▶ _EXERCISE GOAL_
Carry on the passage about the Gold Line extension in Arcadia, starting after its last sentence.

▶ _EXERCISE PASSAGE_
-- Opening Marker --
Newly painted bike lanes on First Avenue at Wheeler Street — a block south of the station — to Huntington Drive.
The arrival of the Gold Line is also what sparked Beth Costanza and the Arcadia Chamber of Commerce to mobilize leaders in the surrounding Downtown Arcadia area to form the Arcadia Improvement Association business district to capitalize on the influx of people coming to/through Arcadia and boarding/unloading in the area. That has led the Thoroughbred Racing Walk of Champions plaques in the sidewalks and the launch last month of the weekly Friday night Downtown Arcadia Street Fair.
The Gold Line Extension Construction Authority was praised again for completing the nearly $1 billion project on time and under budget, which was a follow-up to their work on the initial 13.9-mile segment of the Gold Line from Downtown L.A. to East Pasadena from 1999-2003, also on time and under budget. Their work and community relations has indeed been exemplary. But before the Authority was awarded the construction project and work began in 2010, the line was supposed to have been opened in 2013, so it will be at least three years behind the initial schedule.
-- Closing Marker --
Extrinsic camera parameter data:
-- Opening Marker --
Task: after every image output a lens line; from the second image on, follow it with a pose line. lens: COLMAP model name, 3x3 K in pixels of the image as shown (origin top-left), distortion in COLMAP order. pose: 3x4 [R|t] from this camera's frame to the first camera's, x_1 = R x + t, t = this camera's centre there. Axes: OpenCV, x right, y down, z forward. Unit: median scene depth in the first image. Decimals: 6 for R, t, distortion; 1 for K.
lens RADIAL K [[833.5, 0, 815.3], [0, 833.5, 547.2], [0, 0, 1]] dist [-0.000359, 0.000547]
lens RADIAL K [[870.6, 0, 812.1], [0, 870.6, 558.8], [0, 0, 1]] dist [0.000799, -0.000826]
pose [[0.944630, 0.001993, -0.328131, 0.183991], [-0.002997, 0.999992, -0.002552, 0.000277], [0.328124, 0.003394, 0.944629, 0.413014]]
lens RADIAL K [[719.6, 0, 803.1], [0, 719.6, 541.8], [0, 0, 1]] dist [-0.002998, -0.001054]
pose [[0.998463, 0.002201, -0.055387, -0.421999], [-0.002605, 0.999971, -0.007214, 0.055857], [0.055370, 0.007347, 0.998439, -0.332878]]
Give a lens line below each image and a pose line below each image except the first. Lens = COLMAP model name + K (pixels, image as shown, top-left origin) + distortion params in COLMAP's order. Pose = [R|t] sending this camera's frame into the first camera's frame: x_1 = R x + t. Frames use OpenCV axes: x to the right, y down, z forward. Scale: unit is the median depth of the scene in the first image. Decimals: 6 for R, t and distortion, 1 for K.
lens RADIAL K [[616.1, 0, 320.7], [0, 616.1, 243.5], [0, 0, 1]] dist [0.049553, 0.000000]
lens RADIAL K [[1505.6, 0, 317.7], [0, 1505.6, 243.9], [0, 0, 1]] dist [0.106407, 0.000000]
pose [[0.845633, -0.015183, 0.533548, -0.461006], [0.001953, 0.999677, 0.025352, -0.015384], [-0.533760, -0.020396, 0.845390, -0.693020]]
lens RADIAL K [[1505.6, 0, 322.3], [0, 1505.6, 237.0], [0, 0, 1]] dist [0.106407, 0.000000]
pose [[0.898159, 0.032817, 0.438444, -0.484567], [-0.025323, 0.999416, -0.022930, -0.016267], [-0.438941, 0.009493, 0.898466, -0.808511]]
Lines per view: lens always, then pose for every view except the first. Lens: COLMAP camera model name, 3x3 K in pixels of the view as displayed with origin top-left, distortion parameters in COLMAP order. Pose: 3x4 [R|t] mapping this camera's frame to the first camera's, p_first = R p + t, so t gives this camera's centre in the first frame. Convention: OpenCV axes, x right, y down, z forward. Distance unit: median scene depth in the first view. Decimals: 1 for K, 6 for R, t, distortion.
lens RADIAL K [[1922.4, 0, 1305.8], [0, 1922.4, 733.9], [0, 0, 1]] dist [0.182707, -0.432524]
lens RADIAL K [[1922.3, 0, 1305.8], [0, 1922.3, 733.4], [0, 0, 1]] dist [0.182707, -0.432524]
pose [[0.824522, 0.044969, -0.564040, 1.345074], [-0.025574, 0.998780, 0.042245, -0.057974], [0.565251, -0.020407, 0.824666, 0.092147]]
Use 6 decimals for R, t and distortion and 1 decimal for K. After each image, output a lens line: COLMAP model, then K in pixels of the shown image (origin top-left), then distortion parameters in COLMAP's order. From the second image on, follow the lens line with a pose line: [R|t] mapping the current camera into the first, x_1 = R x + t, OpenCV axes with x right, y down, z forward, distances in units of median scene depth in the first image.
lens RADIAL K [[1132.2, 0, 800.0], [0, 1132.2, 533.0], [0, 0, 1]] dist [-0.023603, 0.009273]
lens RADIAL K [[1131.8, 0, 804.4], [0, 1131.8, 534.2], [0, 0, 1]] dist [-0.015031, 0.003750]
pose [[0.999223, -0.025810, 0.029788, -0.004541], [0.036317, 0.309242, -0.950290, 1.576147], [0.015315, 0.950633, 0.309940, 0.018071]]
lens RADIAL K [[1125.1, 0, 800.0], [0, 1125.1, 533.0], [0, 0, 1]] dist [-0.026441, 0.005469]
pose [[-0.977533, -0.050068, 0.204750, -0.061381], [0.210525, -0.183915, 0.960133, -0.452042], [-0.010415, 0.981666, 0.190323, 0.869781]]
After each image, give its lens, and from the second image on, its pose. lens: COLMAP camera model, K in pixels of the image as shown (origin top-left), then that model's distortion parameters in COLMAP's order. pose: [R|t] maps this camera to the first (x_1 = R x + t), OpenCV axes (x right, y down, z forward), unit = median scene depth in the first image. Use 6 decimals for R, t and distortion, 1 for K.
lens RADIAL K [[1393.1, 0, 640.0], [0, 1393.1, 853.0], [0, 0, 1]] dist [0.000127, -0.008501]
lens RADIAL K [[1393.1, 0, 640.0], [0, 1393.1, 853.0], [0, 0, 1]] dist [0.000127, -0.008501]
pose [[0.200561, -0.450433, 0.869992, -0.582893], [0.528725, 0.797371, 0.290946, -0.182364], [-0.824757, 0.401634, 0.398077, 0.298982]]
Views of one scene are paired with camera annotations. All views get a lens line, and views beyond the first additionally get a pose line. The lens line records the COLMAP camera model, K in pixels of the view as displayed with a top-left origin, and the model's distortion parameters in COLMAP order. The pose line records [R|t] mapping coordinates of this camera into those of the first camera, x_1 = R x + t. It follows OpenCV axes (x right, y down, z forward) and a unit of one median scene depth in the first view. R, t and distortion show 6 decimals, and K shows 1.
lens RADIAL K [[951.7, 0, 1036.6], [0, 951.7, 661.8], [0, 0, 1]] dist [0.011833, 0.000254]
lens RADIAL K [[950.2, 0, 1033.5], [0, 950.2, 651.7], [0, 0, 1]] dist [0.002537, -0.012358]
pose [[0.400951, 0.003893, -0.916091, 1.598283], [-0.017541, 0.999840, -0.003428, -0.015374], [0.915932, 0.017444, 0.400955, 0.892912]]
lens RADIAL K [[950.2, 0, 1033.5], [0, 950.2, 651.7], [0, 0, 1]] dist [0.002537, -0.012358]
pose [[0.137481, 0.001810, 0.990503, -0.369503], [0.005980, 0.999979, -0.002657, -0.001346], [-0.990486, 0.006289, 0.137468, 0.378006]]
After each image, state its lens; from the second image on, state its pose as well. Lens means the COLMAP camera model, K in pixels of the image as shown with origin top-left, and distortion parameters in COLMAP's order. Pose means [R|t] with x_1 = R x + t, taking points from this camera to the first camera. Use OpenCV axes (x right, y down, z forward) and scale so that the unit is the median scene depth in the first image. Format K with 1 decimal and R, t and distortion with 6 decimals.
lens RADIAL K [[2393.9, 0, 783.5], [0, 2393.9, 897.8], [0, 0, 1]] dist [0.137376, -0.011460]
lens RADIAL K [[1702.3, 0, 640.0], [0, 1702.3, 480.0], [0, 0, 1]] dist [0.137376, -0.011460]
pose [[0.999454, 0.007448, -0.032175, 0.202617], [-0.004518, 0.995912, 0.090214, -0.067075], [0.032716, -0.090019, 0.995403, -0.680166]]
-- Closing Marker --
▶ _ANSWER AREA_
The final funding mechanism that triggered the green light for the entire Foothill Gold Line extension came from the Measure R half-cent County sales tax, approved by voters in November 2008 after several years of lobbying by all cities along the route and the Arcadia Chamber of Commerce and its Government Affairs Forum, led by alternating chairmen and co-chairs, Peter Ulrich, Mary Dougherty, and myself. Peter Ulrich, now in his 90s, attended the ceremony today and was pleased to see the station finally dedicated nearly a decade after his lobbying efforts.

The first station dedication along the new route was in Duarte earlier this month. This Friday at 5 p.m. will be a similar ceremony in Irwindale (16027 Avenida Padilla), followed by ceremonies in Monrovia and Azusa.